◆ What the exercise asks ◆
Using the records below, write out again exactly the lines that begin at the line containing "April 9, 2009" and end at the line containing "of the major Port houses. |", and no other lines.

◆ Transcribed page contents ◆
☆ ☆ ☆ ☆ ☆
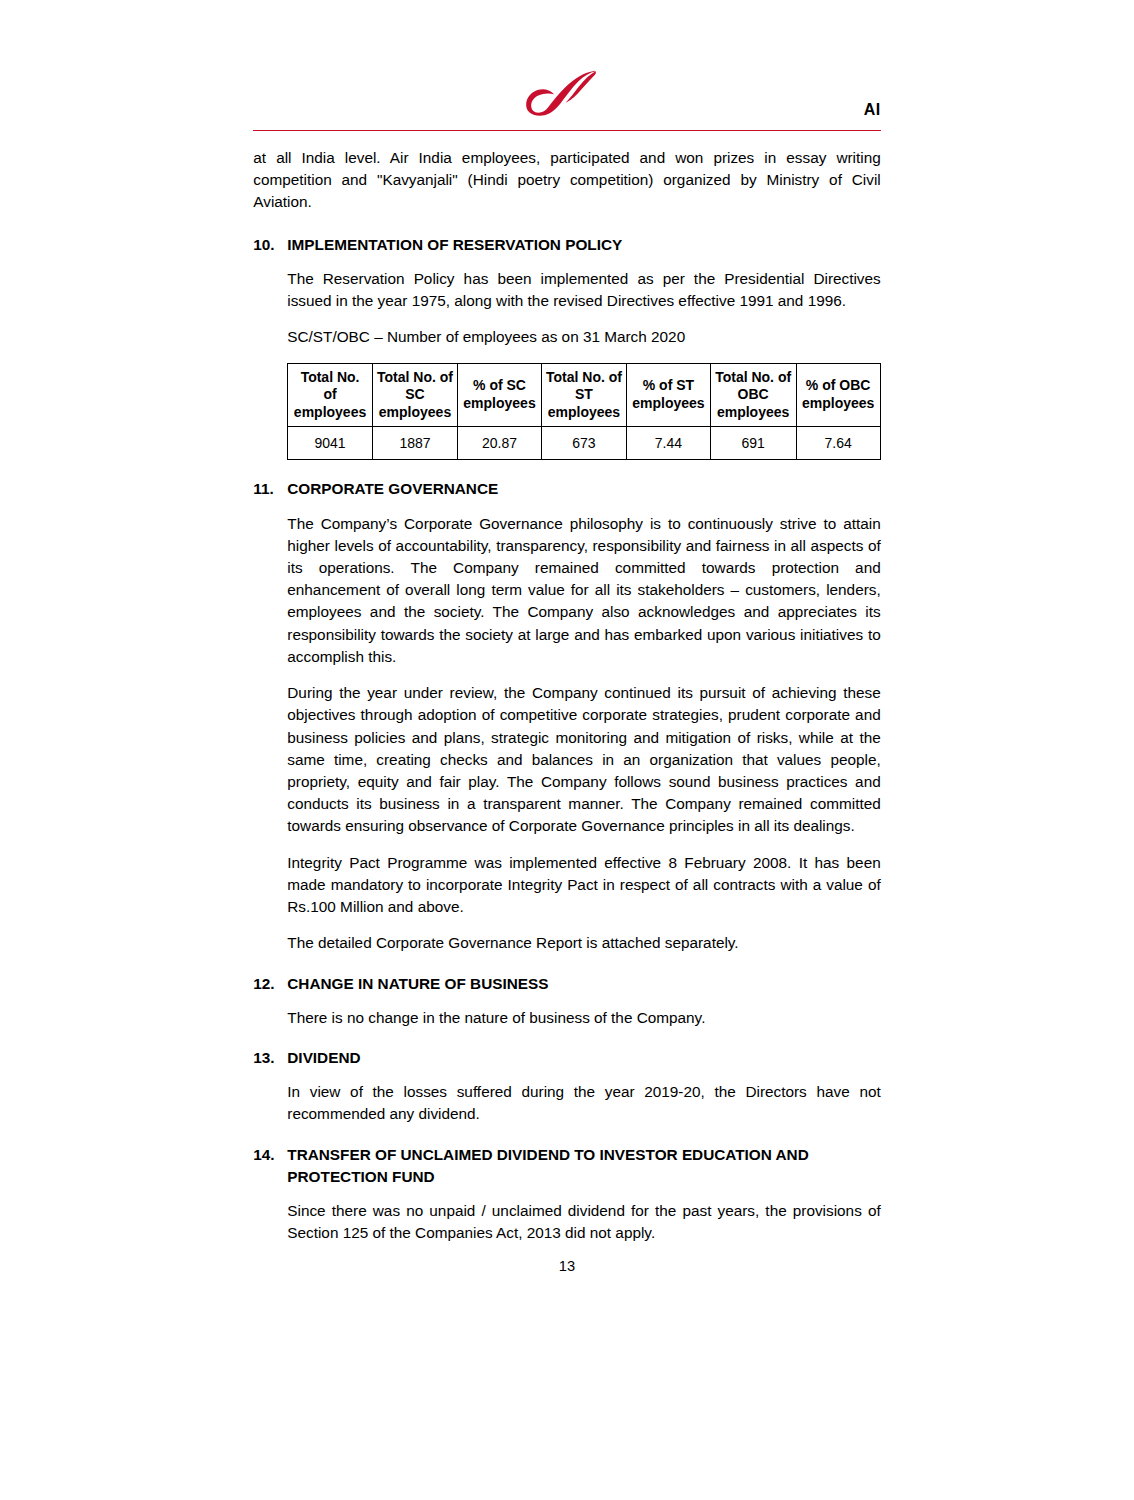AI
at all India level. Air India employees, participated and won prizes in essay writing competition and "Kavyanjali" (Hindi poetry competition) organized by Ministry of Civil Aviation.
10. IMPLEMENTATION OF RESERVATION POLICY
The Reservation Policy has been implemented as per the Presidential Directives issued in the year 1975, along with the revised Directives effective 1991 and 1996.
SC/ST/OBC – Number of employees as on 31 March 2020
| Total No. of employees | Total No. of SC employees | % of SC employees | Total No. of ST employees | % of ST employees | Total No. of OBC employees | % of OBC employees |
| --- | --- | --- | --- | --- | --- | --- |
| 9041 | 1887 | 20.87 | 673 | 7.44 | 691 | 7.64 |
11. CORPORATE GOVERNANCE
The Company’s Corporate Governance philosophy is to continuously strive to attain higher levels of accountability, transparency, responsibility and fairness in all aspects of its operations. The Company remained committed towards protection and enhancement of overall long term value for all its stakeholders – customers, lenders, employees and the society. The Company also acknowledges and appreciates its responsibility towards the society at large and has embarked upon various initiatives to accomplish this.
During the year under review, the Company continued its pursuit of achieving these objectives through adoption of competitive corporate strategies, prudent corporate and business policies and plans, strategic monitoring and mitigation of risks, while at the same time, creating checks and balances in an organization that values people, propriety, equity and fair play. The Company follows sound business practices and conducts its business in a transparent manner. The Company remained committed towards ensuring observance of Corporate Governance principles in all its dealings.
Integrity Pact Programme was implemented effective 8 February 2008. It has been made mandatory to incorporate Integrity Pact in respect of all contracts with a value of Rs.100 Million and above.
The detailed Corporate Governance Report is attached separately.
12. CHANGE IN NATURE OF BUSINESS
There is no change in the nature of business of the Company.
13. DIVIDEND
In view of the losses suffered during the year 2019-20, the Directors have not recommended any dividend.
14. TRANSFER OF UNCLAIMED DIVIDEND TO INVESTOR EDUCATION AND PROTECTION FUND
Since there was no unpaid / unclaimed dividend for the past years, the provisions of Section 125 of the Companies Act, 2013 did not apply.
13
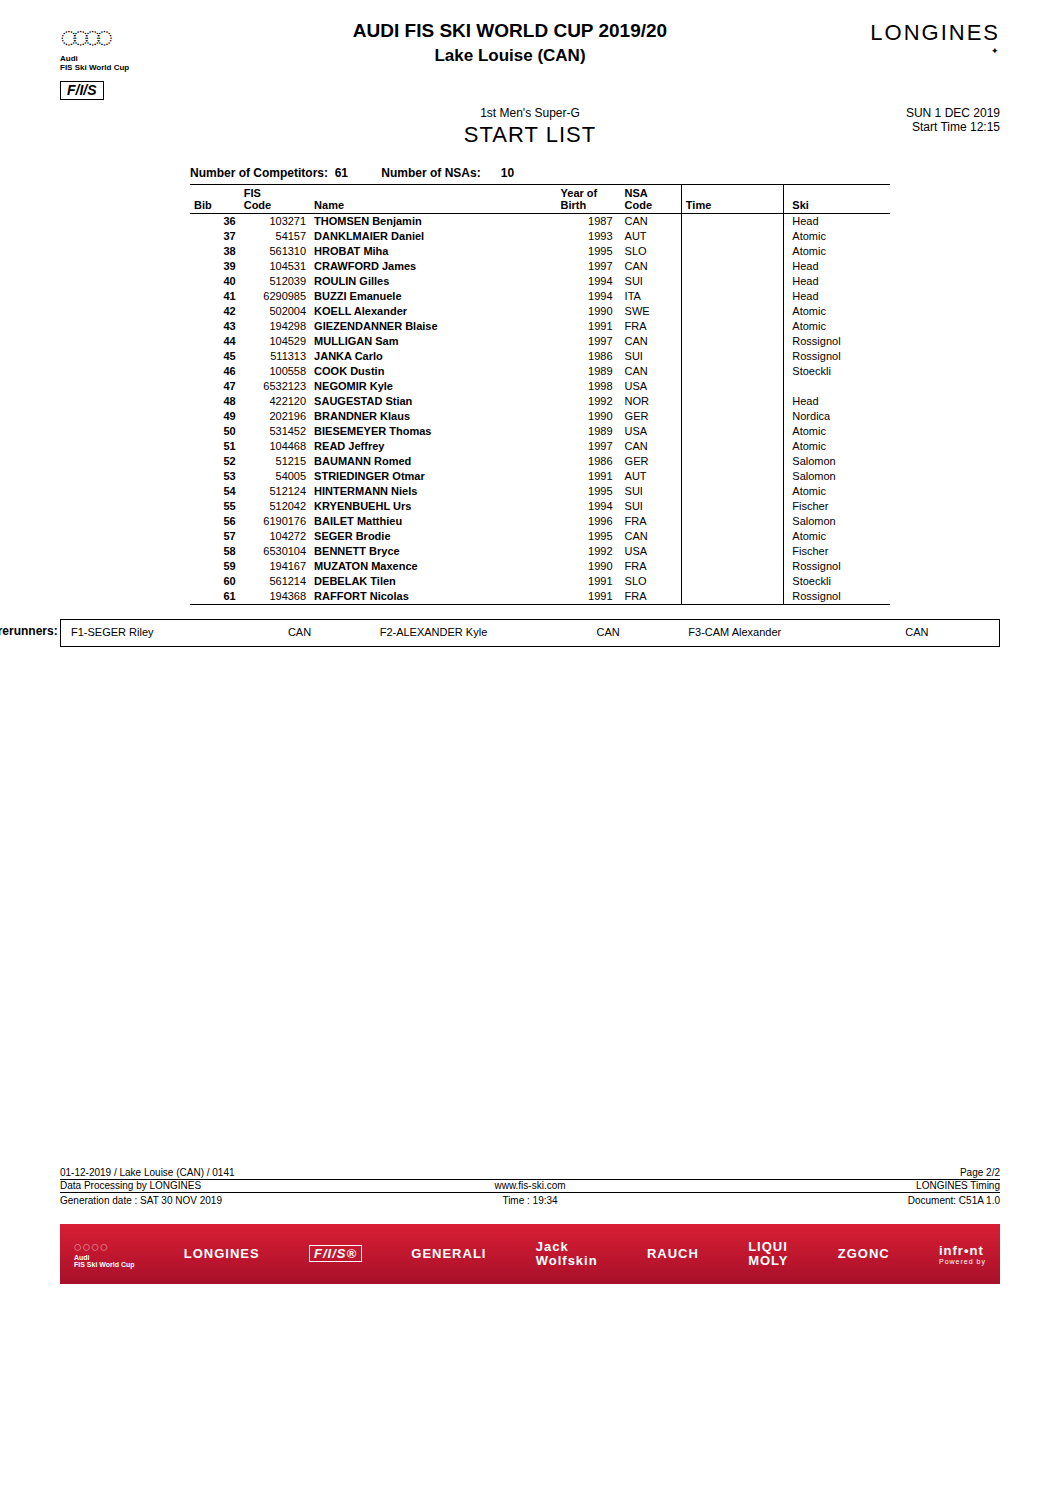◌◌◌◌
Audi
FIS Ski World Cup
F/I/S
AUDI FIS SKI WORLD CUP 2019/20
Lake Louise (CAN)
LONGINES
✦
1st Men's Super-G
START LIST
SUN 1 DEC 2019
Start Time 12:15
Number of Competitors: 61 Number of NSAs: 10
| Bib | FIS Code | Name | Year of Birth | NSA Code | Time | Ski |
| --- | --- | --- | --- | --- | --- | --- |
| 36 | 103271 | THOMSEN Benjamin | 1987 | CAN | | Head |
| 37 | 54157 | DANKLMAIER Daniel | 1993 | AUT | | Atomic |
| 38 | 561310 | HROBAT Miha | 1995 | SLO | | Atomic |
| 39 | 104531 | CRAWFORD James | 1997 | CAN | | Head |
| 40 | 512039 | ROULIN Gilles | 1994 | SUI | | Head |
| 41 | 6290985 | BUZZI Emanuele | 1994 | ITA | | Head |
| 42 | 502004 | KOELL Alexander | 1990 | SWE | | Atomic |
| 43 | 194298 | GIEZENDANNER Blaise | 1991 | FRA | | Atomic |
| 44 | 104529 | MULLIGAN Sam | 1997 | CAN | | Rossignol |
| 45 | 511313 | JANKA Carlo | 1986 | SUI | | Rossignol |
| 46 | 100558 | COOK Dustin | 1989 | CAN | | Stoeckli |
| 47 | 6532123 | NEGOMIR Kyle | 1998 | USA | | |
| 48 | 422120 | SAUGESTAD Stian | 1992 | NOR | | Head |
| 49 | 202196 | BRANDNER Klaus | 1990 | GER | | Nordica |
| 50 | 531452 | BIESEMEYER Thomas | 1989 | USA | | Atomic |
| 51 | 104468 | READ Jeffrey | 1997 | CAN | | Atomic |
| 52 | 51215 | BAUMANN Romed | 1986 | GER | | Salomon |
| 53 | 54005 | STRIEDINGER Otmar | 1991 | AUT | | Salomon |
| 54 | 512124 | HINTERMANN Niels | 1995 | SUI | | Atomic |
| 55 | 512042 | KRYENBUEHL Urs | 1994 | SUI | | Fischer |
| 56 | 6190176 | BAILET Matthieu | 1996 | FRA | | Salomon |
| 57 | 104272 | SEGER Brodie | 1995 | CAN | | Atomic |
| 58 | 6530104 | BENNETT Bryce | 1992 | USA | | Fischer |
| 59 | 194167 | MUZATON Maxence | 1990 | FRA | | Rossignol |
| 60 | 561214 | DEBELAK Tilen | 1991 | SLO | | Stoeckli |
| 61 | 194368 | RAFFORT Nicolas | 1991 | FRA | | Rossignol |
Forerunners:
| F1-SEGER Riley | CAN | F2-ALEXANDER Kyle | CAN | F3-CAM Alexander | CAN |
01-12-2019 / Lake Louise (CAN) / 0141
Page 2/2
Data Processing by LONGINES
www.fis-ski.com
LONGINES Timing
Generation date : SAT 30 NOV 2019
Time : 19:34
Document: C51A 1.0
◌◌◌◌Audi
FIS Ski World Cup
LONGINES
F/I/S®
GENERALI
Jack
Wolfskin
RAUCH
LIQUI
MOLY
ZGONC
infr•ntPowered by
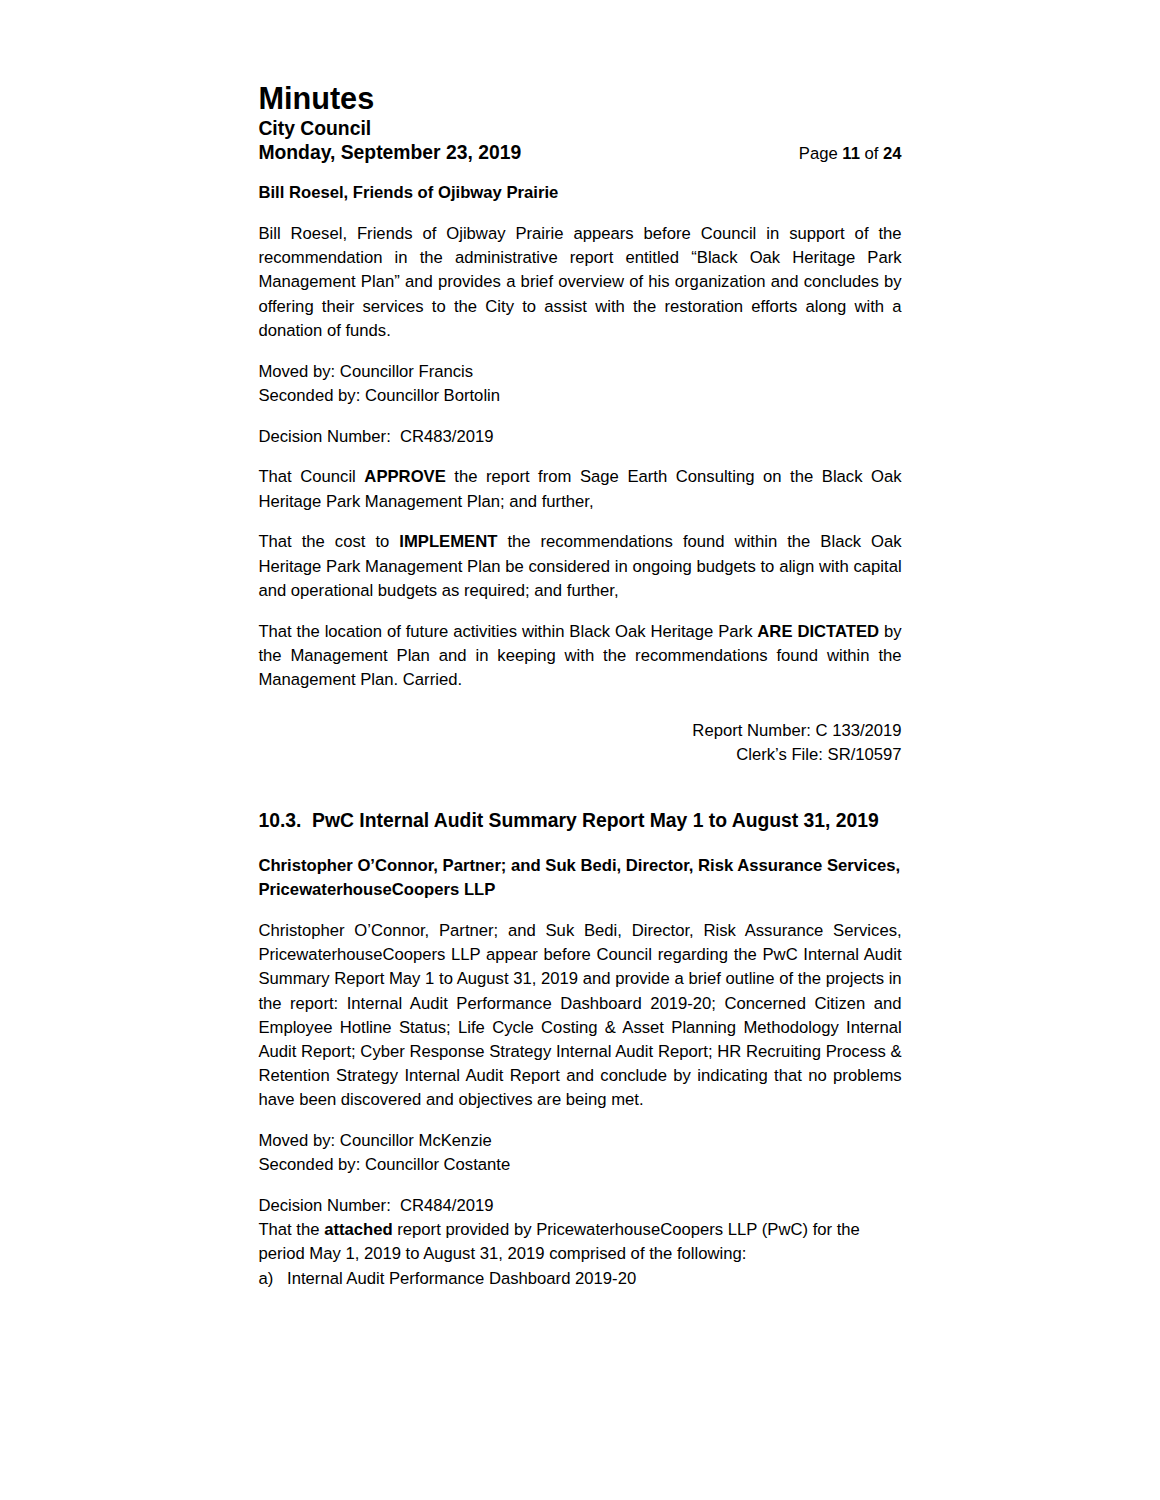Minutes
City Council
Monday, September 23, 2019
Page 11 of 24
Bill Roesel, Friends of Ojibway Prairie
Bill Roesel, Friends of Ojibway Prairie appears before Council in support of the recommendation in the administrative report entitled “Black Oak Heritage Park Management Plan” and provides a brief overview of his organization and concludes by offering their services to the City to assist with the restoration efforts along with a donation of funds.
Moved by: Councillor Francis
Seconded by: Councillor Bortolin
Decision Number: CR483/2019
That Council APPROVE the report from Sage Earth Consulting on the Black Oak Heritage Park Management Plan; and further,
That the cost to IMPLEMENT the recommendations found within the Black Oak Heritage Park Management Plan be considered in ongoing budgets to align with capital and operational budgets as required; and further,
That the location of future activities within Black Oak Heritage Park ARE DICTATED by the Management Plan and in keeping with the recommendations found within the Management Plan. Carried.
Report Number: C 133/2019
Clerk’s File: SR/10597
10.3. PwC Internal Audit Summary Report May 1 to August 31, 2019
Christopher O’Connor, Partner; and Suk Bedi, Director, Risk Assurance Services, PricewaterhouseCoopers LLP
Christopher O’Connor, Partner; and Suk Bedi, Director, Risk Assurance Services, PricewaterhouseCoopers LLP appear before Council regarding the PwC Internal Audit Summary Report May 1 to August 31, 2019 and provide a brief outline of the projects in the report: Internal Audit Performance Dashboard 2019-20; Concerned Citizen and Employee Hotline Status; Life Cycle Costing & Asset Planning Methodology Internal Audit Report; Cyber Response Strategy Internal Audit Report; HR Recruiting Process & Retention Strategy Internal Audit Report and conclude by indicating that no problems have been discovered and objectives are being met.
Moved by: Councillor McKenzie
Seconded by: Councillor Costante
Decision Number: CR484/2019
That the attached report provided by PricewaterhouseCoopers LLP (PwC) for the period May 1, 2019 to August 31, 2019 comprised of the following:
a) Internal Audit Performance Dashboard 2019-20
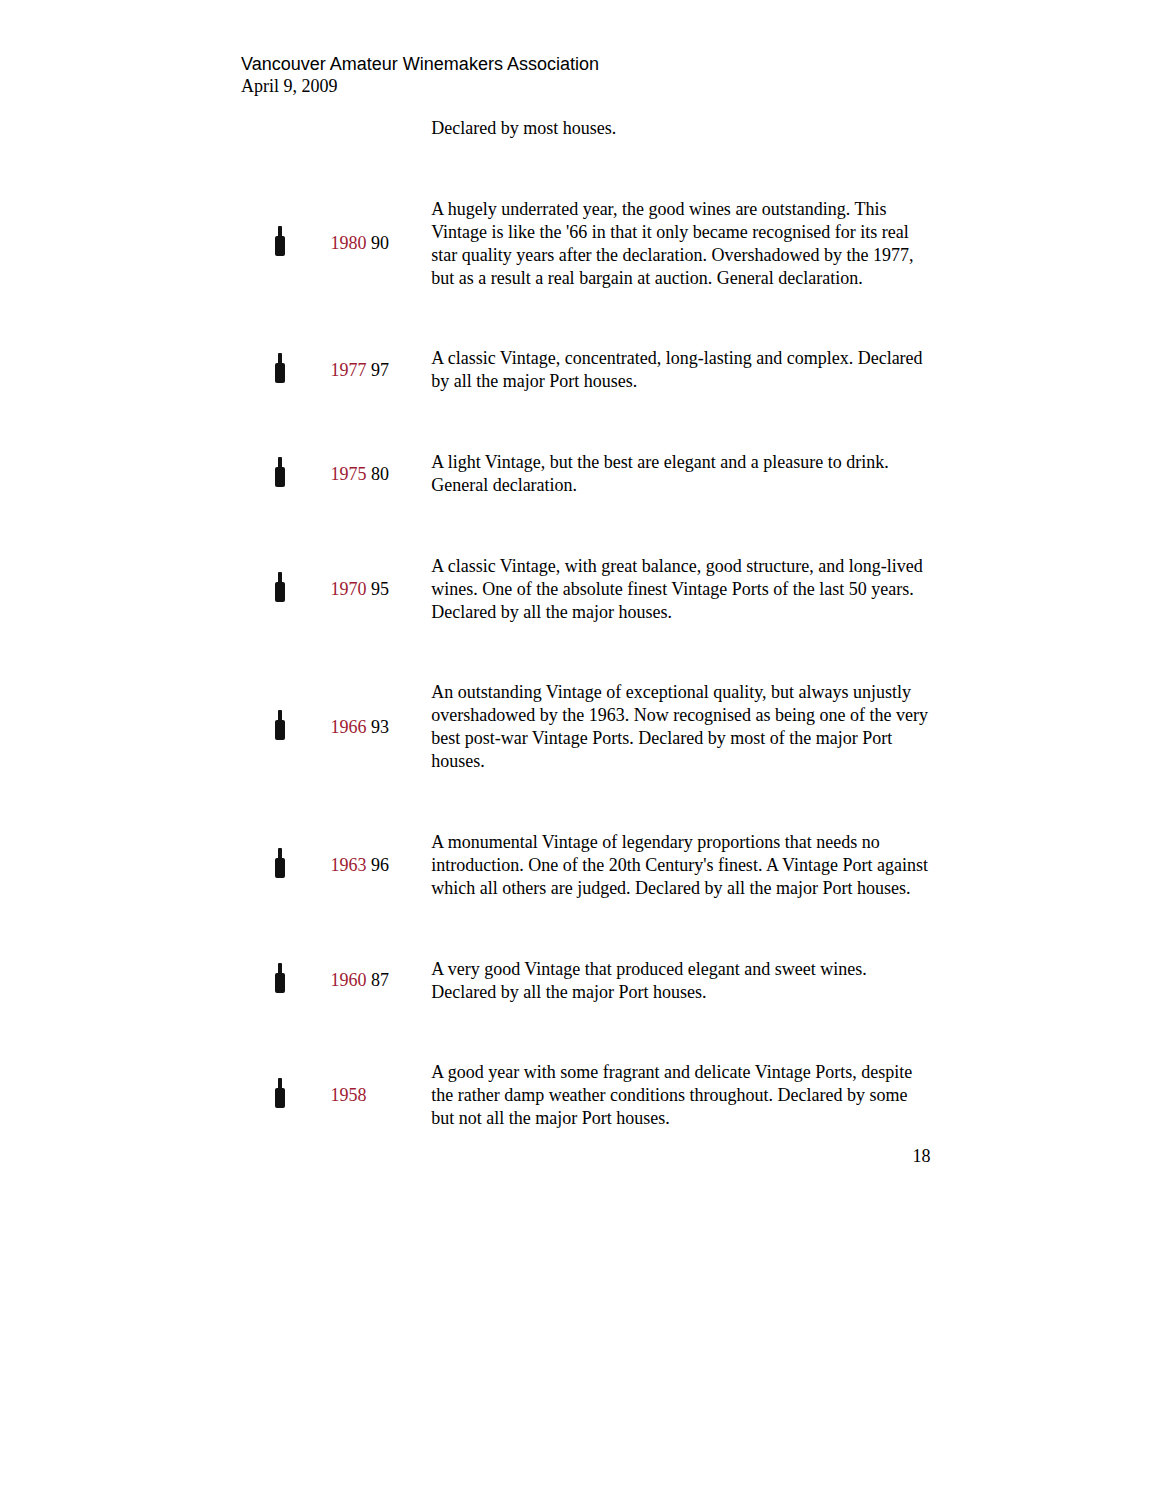Vancouver Amateur Winemakers Association
April 9, 2009
| | | Declared by most houses. |
| | 1980 90 | A hugely underrated year, the good wines are outstanding. This Vintage is like the '66 in that it only became recognised for its real star quality years after the declaration. Overshadowed by the 1977, but as a result a real bargain at auction. General declaration. |
| | 1977 97 | A classic Vintage, concentrated, long-lasting and complex. Declared by all the major Port houses. |
| | 1975 80 | A light Vintage, but the best are elegant and a pleasure to drink. General declaration. |
| | 1970 95 | A classic Vintage, with great balance, good structure, and long-lived wines. One of the absolute finest Vintage Ports of the last 50 years. Declared by all the major houses. |
| | 1966 93 | An outstanding Vintage of exceptional quality, but always unjustly overshadowed by the 1963. Now recognised as being one of the very best post-war Vintage Ports. Declared by most of the major Port houses. |
| | 1963 96 | A monumental Vintage of legendary proportions that needs no introduction. One of the 20th Century's finest. A Vintage Port against which all others are judged. Declared by all the major Port houses. |
| | 1960 87 | A very good Vintage that produced elegant and sweet wines. Declared by all the major Port houses. |
| | 1958 | A good year with some fragrant and delicate Vintage Ports, despite the rather damp weather conditions throughout. Declared by some but not all the major Port houses. |
18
☆ ☆ ☆ ☆ ☆
◆ Output of the exercise ◆
April 9, 2009
| | | Declared by most houses. |
| | 1980 90 | A hugely underrated year, the good wines are outstanding. This Vintage is like the '66 in that it only became recognised for its real star quality years after the declaration. Overshadowed by the 1977, but as a result a real bargain at auction. General declaration. |
| | 1977 97 | A classic Vintage, concentrated, long-lasting and complex. Declared by all the major Port houses. |
| | 1975 80 | A light Vintage, but the best are elegant and a pleasure to drink. General declaration. |
| | 1970 95 | A classic Vintage, with great balance, good structure, and long-lived wines. One of the absolute finest Vintage Ports of the last 50 years. Declared by all the major houses. |
| | 1966 93 | An outstanding Vintage of exceptional quality, but always unjustly overshadowed by the 1963. Now recognised as being one of the very best post-war Vintage Ports. Declared by most of the major Port houses. |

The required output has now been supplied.